Lima tahun setelah kematian George Floyd, mengapa disinformasi masih bertahan | Berita Rasisme

Lima tahun yang lalu pada 25 Mei 2020, seorang polisi kulit putih di Amerika Serikat membunuh George Floyd, seorang pria kulit hitam berusia 46 tahun, selama penangkapan. Sebuah video dari seorang penonton menunjukkan petugas Derek Chauvin berlutut di leher Floyd selama sekitar sembilan menit di Minneapolis, Minnesota, saat Floyd memohon bahwa dia tidak bisa bernapas. Rekaman tersebut memicu minggu-minggu protes global melawan brutalitas polisi dan rasisme.
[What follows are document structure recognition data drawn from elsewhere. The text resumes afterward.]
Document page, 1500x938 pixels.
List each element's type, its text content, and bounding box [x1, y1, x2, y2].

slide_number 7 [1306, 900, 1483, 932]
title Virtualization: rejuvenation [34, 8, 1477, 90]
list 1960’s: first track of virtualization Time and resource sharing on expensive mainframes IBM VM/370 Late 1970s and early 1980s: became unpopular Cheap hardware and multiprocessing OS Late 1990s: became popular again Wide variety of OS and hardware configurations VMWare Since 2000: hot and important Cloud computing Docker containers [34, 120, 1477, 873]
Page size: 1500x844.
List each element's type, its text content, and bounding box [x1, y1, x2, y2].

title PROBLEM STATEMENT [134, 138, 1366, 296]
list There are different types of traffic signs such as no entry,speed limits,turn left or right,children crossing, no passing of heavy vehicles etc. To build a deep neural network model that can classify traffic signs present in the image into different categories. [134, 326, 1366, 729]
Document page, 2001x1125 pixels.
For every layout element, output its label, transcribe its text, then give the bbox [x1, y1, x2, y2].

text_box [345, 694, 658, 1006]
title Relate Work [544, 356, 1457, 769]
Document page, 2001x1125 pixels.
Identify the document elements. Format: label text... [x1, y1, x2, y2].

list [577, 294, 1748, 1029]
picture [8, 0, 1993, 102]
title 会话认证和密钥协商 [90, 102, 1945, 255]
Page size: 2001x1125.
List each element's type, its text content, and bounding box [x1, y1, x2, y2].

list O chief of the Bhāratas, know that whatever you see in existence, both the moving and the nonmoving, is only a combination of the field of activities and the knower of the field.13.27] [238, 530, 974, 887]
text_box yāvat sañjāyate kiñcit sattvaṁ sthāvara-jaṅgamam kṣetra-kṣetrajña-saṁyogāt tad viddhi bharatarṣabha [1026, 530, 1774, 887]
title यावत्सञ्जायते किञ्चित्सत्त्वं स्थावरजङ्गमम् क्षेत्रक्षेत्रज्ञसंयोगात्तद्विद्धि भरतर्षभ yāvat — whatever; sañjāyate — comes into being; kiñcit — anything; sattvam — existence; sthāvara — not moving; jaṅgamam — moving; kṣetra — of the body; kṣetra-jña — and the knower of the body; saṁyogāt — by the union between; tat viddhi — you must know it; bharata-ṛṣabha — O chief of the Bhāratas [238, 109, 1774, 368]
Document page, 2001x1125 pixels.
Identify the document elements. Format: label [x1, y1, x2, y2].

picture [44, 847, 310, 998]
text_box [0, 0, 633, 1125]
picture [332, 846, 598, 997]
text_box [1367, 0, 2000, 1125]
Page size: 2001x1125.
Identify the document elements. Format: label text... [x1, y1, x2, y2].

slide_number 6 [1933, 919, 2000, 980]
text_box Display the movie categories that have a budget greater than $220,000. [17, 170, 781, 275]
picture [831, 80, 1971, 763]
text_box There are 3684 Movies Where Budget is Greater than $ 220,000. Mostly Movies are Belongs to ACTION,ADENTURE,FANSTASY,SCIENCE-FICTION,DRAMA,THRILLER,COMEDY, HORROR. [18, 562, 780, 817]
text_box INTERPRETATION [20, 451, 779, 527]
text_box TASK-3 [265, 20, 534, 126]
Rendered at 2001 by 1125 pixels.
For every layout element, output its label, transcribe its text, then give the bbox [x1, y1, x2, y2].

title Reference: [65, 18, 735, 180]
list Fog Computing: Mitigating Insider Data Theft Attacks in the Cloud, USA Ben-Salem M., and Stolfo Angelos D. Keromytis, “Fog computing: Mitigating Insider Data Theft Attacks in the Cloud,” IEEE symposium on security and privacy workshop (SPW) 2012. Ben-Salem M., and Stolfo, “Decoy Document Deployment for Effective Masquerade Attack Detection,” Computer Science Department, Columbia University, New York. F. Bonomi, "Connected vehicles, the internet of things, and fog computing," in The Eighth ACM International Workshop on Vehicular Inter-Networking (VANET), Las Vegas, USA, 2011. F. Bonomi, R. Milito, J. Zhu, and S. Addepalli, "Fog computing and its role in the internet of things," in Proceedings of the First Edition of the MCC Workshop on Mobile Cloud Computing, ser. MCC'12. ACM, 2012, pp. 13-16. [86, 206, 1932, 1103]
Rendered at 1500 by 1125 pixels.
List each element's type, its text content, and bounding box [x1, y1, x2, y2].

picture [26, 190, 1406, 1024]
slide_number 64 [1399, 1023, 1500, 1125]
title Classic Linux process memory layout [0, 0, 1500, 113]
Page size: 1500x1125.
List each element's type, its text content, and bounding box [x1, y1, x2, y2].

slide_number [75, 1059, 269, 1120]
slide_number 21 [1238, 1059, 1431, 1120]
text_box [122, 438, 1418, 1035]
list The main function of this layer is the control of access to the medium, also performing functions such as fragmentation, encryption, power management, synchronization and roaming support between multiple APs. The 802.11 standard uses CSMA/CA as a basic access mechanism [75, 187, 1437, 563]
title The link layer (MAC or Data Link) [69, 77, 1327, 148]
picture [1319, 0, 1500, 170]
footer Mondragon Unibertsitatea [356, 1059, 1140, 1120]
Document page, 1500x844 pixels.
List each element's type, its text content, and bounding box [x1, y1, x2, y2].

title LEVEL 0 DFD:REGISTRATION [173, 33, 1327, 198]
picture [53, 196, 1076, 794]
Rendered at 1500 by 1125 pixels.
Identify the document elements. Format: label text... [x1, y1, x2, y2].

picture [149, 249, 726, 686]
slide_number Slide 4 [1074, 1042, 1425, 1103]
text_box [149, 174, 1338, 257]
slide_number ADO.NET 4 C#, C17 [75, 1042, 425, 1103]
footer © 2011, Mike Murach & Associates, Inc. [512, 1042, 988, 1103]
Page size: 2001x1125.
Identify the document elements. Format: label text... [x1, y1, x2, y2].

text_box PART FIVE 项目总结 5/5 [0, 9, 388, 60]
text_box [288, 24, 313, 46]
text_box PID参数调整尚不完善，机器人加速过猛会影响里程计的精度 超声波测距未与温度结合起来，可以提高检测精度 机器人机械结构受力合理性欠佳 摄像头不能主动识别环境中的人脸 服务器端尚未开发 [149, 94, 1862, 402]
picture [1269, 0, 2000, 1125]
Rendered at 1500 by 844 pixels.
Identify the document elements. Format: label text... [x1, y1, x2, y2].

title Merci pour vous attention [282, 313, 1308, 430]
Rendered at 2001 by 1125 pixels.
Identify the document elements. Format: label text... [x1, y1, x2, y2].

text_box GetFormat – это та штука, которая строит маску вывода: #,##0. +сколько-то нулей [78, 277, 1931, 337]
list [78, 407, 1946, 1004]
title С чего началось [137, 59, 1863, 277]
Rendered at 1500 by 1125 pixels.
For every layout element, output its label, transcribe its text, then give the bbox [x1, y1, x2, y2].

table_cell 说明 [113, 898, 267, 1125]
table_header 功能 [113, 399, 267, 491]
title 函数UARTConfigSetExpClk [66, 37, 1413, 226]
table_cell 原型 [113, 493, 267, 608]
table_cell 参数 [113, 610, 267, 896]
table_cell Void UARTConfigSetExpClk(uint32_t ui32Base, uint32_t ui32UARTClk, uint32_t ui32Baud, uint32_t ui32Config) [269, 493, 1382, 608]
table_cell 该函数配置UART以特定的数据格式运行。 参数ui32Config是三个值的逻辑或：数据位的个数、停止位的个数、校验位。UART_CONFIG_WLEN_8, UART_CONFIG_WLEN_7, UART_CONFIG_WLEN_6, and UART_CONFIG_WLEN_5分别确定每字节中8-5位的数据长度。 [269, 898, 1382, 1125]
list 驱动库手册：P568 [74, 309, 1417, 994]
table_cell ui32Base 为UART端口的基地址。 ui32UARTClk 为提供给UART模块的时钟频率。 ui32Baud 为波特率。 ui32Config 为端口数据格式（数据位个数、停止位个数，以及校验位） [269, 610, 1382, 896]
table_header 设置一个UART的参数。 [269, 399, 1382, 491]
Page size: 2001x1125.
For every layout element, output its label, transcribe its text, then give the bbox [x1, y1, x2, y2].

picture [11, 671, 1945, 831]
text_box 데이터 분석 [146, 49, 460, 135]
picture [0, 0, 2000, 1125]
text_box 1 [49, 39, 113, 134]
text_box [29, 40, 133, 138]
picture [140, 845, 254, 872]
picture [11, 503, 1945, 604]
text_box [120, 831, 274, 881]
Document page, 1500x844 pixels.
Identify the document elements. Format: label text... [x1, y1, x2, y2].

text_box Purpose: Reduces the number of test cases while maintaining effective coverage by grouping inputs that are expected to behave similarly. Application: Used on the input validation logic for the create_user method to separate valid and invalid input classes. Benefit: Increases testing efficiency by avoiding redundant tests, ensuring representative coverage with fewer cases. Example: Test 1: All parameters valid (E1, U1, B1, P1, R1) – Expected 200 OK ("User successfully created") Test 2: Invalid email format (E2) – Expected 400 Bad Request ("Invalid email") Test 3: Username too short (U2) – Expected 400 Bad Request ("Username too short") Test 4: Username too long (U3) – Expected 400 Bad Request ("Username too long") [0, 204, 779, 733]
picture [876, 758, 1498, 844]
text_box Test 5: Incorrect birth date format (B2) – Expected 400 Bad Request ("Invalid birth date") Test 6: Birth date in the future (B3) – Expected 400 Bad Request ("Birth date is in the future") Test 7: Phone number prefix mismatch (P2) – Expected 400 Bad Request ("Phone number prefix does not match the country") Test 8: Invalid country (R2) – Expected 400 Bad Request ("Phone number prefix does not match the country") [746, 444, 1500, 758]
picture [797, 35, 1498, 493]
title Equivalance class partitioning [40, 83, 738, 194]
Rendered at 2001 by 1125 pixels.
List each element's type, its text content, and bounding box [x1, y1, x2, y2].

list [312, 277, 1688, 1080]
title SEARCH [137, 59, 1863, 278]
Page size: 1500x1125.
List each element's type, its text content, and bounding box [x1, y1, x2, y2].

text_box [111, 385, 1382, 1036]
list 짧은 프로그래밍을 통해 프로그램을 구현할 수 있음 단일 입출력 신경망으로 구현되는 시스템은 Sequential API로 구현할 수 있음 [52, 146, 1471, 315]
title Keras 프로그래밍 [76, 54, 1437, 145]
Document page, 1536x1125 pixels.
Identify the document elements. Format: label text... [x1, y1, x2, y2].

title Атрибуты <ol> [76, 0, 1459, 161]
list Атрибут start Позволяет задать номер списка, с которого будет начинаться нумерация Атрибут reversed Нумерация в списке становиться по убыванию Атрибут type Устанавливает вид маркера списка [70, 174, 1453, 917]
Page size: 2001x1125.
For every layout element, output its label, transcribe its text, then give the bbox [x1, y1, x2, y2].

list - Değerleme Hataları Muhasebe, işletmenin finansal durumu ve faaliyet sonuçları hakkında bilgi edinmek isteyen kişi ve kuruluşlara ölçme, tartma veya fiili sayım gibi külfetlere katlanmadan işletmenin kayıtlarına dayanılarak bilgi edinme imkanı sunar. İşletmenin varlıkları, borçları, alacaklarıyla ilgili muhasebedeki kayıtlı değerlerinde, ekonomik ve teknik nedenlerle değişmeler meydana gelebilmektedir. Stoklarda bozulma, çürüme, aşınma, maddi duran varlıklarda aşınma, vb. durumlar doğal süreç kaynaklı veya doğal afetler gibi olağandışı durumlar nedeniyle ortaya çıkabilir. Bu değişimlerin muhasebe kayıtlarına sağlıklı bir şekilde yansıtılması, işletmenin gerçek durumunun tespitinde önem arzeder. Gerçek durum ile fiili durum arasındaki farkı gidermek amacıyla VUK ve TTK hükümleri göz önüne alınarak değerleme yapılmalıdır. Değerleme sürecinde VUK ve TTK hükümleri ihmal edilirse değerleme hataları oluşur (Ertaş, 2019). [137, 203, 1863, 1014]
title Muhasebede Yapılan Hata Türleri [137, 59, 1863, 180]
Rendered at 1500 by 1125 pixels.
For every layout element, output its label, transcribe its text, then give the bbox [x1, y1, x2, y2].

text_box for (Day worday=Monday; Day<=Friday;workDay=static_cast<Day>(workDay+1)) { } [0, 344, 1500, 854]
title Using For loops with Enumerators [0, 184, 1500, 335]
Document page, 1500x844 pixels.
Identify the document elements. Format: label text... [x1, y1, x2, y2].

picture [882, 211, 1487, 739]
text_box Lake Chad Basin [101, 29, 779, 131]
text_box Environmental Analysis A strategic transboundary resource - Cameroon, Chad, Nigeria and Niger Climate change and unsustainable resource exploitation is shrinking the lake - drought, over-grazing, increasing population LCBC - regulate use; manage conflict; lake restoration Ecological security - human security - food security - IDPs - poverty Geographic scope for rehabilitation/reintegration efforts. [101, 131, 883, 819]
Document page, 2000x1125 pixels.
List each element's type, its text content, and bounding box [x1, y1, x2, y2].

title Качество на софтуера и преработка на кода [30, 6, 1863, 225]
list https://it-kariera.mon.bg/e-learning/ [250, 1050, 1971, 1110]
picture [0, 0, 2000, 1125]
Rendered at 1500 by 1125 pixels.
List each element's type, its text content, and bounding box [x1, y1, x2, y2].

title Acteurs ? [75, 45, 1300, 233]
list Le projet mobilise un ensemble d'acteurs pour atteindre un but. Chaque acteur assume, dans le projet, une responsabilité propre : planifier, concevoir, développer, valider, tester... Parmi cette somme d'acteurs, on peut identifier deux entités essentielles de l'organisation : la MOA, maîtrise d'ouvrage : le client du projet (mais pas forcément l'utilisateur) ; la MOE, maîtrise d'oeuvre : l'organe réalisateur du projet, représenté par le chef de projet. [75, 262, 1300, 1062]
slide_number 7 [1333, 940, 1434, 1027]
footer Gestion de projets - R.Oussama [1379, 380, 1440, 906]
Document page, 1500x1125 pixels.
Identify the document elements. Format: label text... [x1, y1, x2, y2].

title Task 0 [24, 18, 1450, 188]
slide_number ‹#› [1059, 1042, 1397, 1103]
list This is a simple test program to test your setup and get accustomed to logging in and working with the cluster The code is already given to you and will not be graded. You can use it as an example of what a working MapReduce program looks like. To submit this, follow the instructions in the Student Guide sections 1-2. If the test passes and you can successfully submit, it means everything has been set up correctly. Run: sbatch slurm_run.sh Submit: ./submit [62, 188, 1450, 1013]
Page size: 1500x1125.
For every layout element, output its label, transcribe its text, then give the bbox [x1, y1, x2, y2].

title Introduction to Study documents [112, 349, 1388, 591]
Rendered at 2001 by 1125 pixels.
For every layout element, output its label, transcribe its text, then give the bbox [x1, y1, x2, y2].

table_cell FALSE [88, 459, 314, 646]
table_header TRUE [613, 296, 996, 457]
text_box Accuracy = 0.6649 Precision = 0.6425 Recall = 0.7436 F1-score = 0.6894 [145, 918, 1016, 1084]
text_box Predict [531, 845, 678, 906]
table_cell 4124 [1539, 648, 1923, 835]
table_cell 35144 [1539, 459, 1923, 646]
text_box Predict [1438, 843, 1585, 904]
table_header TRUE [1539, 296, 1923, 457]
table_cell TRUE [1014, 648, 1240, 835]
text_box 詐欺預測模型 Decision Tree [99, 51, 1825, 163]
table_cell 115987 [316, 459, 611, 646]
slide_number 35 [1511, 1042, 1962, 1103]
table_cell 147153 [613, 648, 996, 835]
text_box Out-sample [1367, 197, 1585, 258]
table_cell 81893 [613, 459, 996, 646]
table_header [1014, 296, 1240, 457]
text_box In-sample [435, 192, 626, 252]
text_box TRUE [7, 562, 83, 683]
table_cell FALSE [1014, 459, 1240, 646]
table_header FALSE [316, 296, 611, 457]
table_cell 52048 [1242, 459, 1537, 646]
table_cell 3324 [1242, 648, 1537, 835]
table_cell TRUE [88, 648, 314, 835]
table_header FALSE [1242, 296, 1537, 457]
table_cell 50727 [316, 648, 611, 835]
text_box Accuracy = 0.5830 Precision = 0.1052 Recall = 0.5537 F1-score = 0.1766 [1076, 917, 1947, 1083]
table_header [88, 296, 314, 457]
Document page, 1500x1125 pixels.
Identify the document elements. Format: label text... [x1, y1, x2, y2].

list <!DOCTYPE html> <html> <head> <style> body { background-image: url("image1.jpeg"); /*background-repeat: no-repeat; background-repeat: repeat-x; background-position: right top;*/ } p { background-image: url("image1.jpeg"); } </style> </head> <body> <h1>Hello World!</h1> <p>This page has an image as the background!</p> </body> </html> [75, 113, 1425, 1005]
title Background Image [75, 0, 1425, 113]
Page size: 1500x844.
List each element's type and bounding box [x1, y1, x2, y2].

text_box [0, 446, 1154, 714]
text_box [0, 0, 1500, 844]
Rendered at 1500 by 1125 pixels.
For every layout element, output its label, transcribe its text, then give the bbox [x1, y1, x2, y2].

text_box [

Ini berkontribusi pada vonis pembunuhan terhadap Chauvin oleh juri dan penyelidikan federal terhadap Departemen Kepolisian Minneapolis.

Meskipun bukti yang cukup menunjukkan bahwa Chauvin dan pelanggaran kepolisian bertanggung jawab atas kematian Floyd, narasi lain segera muncul – bahwa Floyd meninggal karena overdosis obat. Lima tahun kemudian, kesalahan itu menjadi pusat panggilan untuk Presiden Donald Trump memaafkan Chauvin. Wakil Marjorie Taylor Greene, seorang anggota Partai Republik Trump dari Georgia, misalnya, baru-baru ini memulai kembali pendapatnya yang sudah lama dibantah bahwa Chauvin tidak menyebabkan kematian Floyd. Pada 14 Mei, Greene menulis dalam sebuah postingannya, “Saya sangat mendukung Derek Chauvin untuk dipaardi dan dilepaskan dari penjara. George Floyd meninggal karena overdosis obat.”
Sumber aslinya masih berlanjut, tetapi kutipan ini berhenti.